◆ **Written task**: Reproduce each of the following records verbatim, omitting the pictures from your answer.

◆ **Source data**:
================================

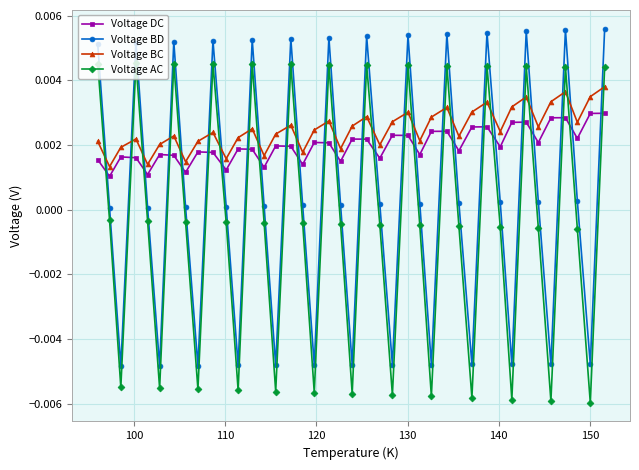

After their last crossing, which series has the higher values: Voltage BC or Voltage AC?

Voltage AC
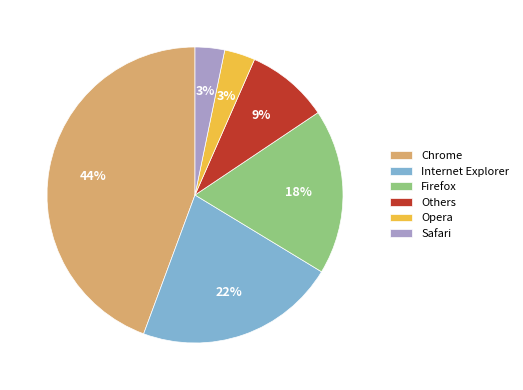

How many segments does this pie chart have?

6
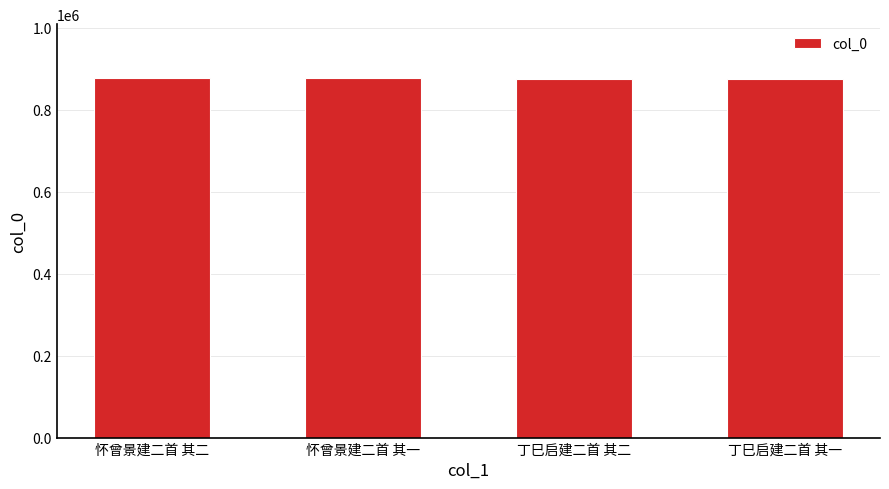

What is the smallest value displayed?

874517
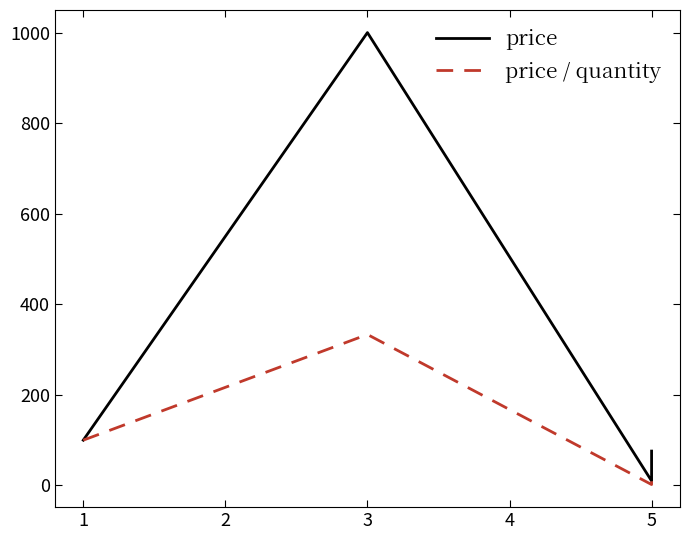

True or false: price and price / quantity cross at least once.

False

================================

◆ **Answer space**:
After their last crossing, which series has the higher values: Voltage BC or Voltage AC?

Voltage AC

How many segments does this pie chart have?

6

What is the smallest value displayed?

874517

True or false: price and price / quantity cross at least once.

False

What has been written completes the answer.